Giving back is an important part of her life.
“My passion for philanthropy and mentorship, and my commitment to this community, are central to who I am. I’m thankful each day that I’m in a position to have such a positive impact on this community.”
Gov. Charlie Baker appointed her to the North Shore Community College Board of Trustees. She was a NSCC adjunct professor and taught paralegal classes there for a couple of years. She also serves on the board of the Big Sister Association of Greater Boston, and mentors two girls there.
“In my free time, I do a lot of community work. Is that relaxing? Yes it is! Sitting on boards is great. What an opportunity. But I really enjoy mentoring young people. I love that I can do that.
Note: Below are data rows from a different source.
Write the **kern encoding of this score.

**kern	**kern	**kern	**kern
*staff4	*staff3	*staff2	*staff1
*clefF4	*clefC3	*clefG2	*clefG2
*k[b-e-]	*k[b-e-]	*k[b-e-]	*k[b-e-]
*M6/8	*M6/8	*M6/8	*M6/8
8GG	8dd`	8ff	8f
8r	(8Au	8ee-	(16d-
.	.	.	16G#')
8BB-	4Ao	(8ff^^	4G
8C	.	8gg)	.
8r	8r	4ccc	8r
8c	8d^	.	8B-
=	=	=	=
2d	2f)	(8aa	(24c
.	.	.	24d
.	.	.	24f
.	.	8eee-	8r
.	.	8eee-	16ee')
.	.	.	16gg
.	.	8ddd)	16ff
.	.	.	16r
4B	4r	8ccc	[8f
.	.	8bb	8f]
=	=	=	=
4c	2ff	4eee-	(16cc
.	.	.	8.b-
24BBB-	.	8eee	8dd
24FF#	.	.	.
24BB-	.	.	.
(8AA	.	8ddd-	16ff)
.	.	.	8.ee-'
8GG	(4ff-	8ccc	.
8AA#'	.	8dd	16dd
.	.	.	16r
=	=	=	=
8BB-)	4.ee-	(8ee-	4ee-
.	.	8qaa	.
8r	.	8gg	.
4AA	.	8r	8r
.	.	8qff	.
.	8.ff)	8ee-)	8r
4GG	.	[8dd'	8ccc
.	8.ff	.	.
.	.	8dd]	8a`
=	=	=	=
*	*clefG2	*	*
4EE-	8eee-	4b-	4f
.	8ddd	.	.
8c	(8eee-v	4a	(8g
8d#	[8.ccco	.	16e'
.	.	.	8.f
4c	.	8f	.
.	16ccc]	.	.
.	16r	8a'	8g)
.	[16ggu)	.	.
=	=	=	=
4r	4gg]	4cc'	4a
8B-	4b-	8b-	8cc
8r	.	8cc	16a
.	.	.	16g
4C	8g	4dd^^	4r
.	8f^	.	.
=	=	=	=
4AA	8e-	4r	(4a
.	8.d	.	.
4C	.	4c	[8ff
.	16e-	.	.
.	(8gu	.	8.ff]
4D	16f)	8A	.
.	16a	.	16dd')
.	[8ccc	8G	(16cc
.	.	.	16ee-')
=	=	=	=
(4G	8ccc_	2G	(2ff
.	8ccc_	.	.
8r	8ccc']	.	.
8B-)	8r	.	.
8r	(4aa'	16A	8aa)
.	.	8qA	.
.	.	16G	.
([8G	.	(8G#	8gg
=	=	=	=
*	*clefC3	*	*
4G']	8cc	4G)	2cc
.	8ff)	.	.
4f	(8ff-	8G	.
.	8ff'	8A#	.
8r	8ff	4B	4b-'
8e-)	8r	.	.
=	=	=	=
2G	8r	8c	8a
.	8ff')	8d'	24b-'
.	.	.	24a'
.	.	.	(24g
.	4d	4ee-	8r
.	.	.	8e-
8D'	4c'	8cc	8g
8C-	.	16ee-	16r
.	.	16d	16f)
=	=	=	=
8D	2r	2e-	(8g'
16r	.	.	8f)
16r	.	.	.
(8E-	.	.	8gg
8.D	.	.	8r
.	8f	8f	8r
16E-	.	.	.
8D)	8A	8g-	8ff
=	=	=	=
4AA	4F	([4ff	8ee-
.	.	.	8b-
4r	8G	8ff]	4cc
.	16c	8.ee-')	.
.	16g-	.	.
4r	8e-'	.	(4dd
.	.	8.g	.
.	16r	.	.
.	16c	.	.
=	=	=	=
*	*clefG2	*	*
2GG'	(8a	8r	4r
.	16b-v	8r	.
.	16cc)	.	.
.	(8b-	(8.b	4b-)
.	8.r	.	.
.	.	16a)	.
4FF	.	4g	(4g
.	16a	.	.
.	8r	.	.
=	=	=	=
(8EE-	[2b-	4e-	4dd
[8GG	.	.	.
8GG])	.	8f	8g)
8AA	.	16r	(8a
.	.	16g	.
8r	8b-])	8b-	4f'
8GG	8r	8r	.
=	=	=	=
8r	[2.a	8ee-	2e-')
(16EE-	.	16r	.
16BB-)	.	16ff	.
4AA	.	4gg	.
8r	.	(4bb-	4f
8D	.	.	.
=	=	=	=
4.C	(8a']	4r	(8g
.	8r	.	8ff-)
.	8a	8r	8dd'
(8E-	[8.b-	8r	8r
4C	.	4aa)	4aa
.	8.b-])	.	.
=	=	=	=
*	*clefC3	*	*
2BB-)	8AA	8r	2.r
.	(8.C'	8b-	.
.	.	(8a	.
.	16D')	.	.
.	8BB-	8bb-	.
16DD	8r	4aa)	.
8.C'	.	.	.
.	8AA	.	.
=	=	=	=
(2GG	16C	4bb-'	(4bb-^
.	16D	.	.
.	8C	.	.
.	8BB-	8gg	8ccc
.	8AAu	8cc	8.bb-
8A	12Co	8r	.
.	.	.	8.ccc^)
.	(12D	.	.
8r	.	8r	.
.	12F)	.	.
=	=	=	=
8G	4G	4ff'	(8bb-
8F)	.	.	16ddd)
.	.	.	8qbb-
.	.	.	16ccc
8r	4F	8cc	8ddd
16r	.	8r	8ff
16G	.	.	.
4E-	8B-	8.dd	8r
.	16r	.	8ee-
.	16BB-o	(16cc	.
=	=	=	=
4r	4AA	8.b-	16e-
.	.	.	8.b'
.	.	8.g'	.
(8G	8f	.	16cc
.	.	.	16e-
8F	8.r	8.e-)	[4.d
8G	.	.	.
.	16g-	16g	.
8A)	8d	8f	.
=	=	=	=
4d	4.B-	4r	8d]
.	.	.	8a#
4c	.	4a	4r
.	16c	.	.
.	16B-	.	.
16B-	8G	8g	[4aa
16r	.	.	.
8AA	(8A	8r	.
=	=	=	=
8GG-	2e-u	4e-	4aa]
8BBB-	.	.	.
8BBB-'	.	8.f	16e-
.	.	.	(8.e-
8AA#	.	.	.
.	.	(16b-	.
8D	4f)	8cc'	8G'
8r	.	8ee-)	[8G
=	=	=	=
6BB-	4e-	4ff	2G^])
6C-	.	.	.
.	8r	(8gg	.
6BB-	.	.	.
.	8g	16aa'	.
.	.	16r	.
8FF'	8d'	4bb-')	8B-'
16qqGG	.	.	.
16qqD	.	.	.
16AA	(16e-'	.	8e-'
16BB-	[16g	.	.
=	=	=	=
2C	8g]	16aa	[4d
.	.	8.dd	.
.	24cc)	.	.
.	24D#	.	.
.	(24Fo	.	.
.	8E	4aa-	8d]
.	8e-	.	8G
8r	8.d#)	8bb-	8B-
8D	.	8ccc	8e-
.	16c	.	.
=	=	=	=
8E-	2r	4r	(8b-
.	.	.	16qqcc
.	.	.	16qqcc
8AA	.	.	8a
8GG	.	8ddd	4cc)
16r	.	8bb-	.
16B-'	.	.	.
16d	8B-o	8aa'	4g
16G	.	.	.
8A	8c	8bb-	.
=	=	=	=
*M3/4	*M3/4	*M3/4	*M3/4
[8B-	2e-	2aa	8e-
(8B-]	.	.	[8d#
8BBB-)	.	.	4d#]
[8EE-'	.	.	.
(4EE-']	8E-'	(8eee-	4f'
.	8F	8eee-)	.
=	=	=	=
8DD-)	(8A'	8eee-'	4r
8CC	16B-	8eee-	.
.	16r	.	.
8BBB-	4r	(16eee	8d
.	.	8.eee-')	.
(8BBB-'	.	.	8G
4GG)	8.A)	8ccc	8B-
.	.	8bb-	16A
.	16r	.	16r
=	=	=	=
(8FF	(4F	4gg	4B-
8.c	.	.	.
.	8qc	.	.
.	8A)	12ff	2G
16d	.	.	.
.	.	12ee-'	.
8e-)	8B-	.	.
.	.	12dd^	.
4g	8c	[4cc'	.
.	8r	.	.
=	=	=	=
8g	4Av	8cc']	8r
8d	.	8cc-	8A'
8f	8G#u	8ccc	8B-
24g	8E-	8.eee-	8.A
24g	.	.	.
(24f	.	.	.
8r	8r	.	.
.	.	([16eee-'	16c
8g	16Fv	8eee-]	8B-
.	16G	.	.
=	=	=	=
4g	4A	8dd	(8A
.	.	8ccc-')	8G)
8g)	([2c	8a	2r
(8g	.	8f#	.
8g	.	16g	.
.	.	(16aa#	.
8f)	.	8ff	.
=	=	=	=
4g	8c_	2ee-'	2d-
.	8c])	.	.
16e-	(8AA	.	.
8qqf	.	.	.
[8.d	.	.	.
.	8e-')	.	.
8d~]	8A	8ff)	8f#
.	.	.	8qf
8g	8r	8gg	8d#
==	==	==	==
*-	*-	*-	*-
“Growing up in Lynn, I experienced diversity. It stayed with me, I appreciated it. At college, I didn’t see that diversity.” The Upward Bound program, which helps first-generation or low-income students prepare for college, was a lifesaver, she said. “In eighth grade I knew I wanted to go to college but not much beyond that. Someone from Upward Bound came to Breed and helped me immensely.”
What does the future hold? Tewksbury resident Bluefort hopes to expand to a third location, in nearby New Hampshire, on Cape Cod or maybe in New York. The main office will always be in Lynn.
“And I’d eventually like to be a judge, a family and probate court judge, in Essex or Suffolk County,” she said matter-of-factly. “Judges are appointed by the governor. “And there will always be community work. Always.”